現代社会において,肥満は世界的な社会問題となっている.肥満の解消には,食生活を見直し,食事量を適切にコントロールすることが求められる.一方で,人間が自らの努力によって食事量を適切にコントロールすることは容易ではない.この1つの理由は,摂取した食事の重量や栄養価を正確に把握するための仕組みが人体に備わっていないためである.その代わりに,胃や腸の膨満感や食事の見た目の量,その他の手がかりを統合することで総合的な「満腹感」を判断している.このとき,実際の食品の量だけが満腹感の判断の手がかりになるわけではない.

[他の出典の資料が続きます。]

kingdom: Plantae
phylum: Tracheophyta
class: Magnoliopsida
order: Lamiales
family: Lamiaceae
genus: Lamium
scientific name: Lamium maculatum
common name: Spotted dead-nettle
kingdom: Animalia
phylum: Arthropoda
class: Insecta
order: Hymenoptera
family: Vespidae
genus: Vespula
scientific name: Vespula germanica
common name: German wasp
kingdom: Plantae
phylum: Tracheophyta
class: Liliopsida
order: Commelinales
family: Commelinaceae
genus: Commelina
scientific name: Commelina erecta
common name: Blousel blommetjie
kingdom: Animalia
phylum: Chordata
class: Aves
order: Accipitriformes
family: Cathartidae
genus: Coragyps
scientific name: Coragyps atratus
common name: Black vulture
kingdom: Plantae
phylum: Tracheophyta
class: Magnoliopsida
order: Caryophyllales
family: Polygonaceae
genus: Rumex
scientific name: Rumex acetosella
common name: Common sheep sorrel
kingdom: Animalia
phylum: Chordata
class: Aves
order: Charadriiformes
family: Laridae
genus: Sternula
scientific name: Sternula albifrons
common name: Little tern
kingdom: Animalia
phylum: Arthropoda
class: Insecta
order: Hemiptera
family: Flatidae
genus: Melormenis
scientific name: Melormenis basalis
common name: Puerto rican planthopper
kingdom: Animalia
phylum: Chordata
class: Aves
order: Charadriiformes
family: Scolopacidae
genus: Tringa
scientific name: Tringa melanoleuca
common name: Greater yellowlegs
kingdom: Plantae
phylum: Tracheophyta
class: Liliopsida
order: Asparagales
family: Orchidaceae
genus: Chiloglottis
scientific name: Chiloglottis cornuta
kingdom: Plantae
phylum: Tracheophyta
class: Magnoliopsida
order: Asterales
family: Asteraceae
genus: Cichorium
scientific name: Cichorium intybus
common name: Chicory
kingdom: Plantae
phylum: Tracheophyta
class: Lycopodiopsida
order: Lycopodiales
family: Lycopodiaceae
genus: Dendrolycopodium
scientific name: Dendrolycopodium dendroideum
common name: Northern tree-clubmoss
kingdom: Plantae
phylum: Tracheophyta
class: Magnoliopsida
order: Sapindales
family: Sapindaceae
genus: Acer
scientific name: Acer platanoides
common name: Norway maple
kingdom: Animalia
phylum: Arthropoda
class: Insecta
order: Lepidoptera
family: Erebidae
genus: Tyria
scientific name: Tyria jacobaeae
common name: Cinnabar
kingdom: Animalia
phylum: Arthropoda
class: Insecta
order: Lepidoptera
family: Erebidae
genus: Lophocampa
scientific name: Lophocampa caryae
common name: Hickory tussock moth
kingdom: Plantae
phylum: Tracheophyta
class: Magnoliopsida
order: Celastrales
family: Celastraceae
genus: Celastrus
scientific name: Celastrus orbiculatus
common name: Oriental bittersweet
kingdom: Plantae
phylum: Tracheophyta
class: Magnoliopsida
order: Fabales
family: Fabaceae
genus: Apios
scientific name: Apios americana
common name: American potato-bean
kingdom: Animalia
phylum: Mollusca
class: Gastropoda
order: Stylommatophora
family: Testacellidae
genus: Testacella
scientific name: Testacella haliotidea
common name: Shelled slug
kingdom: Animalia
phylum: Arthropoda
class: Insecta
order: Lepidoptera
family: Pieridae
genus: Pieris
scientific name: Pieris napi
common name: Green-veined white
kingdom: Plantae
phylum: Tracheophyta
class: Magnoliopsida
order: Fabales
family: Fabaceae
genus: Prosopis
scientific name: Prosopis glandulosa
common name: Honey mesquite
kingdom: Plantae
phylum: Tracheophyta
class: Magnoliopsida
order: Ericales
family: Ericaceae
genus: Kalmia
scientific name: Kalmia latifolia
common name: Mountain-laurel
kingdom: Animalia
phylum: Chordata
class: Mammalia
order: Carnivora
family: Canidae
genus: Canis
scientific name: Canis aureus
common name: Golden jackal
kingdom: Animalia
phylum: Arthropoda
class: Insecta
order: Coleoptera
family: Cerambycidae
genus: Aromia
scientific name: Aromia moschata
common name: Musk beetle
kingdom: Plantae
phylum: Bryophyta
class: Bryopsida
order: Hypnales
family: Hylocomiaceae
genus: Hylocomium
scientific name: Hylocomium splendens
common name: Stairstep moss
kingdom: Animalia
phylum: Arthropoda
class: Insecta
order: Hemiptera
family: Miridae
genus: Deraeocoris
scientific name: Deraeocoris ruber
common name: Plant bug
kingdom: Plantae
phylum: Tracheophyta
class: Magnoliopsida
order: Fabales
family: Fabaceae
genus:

近年の心理学等における研究によって,食事をとる量は,食事の際の周辺の状況にも大きく左右されることが明らかになってきている.例えば皿やスプーンといった食器の大きさ,盛りつけの量,誰と食べるかといったような要素が,食事をとる量に間接的かつ無意識的に影響を与えることが知られている.そのような影響を利用し,拡張現実感を利用して食品の量を判断する上での手がかりを適切に操作することで,食事そのものを変化させずとも,その食事から得られる満腹感を変化させ,意識や努力を必要とすることなく食事摂取量のコントロールが可能になると考えられる.

  

これらを踏まえ,本研究では,拡張現実感によって満腹感の手がかりとなる要因を操作し,同量の食事から得られる満腹感を操作する「拡張満腹感」の実現を目指している.そうした手法のひとつの実装として,満腹感の手がかりのひとつである食品の見た目の量に着目し,リアルタイムに食品の見た目のサイズを変化させてフィードバックするシステムを開発した.このシステムでは,ユーザはカメラつきのHMDを装着する.カメラ画像から食品部分を抽出し,サイズを変更してHMDに表示するとともに,食品と手指の部分とのつなぎ目が不自然にならないよう,手指を自然に変形させル処理を行う.この合成された映像を見ながら食事をすることで,ユーザの食行動に影響を与えることができる.これまでに,実験によって,システムを使用して被験者の食事量を増減両方向に10%程度操作できることを確認している.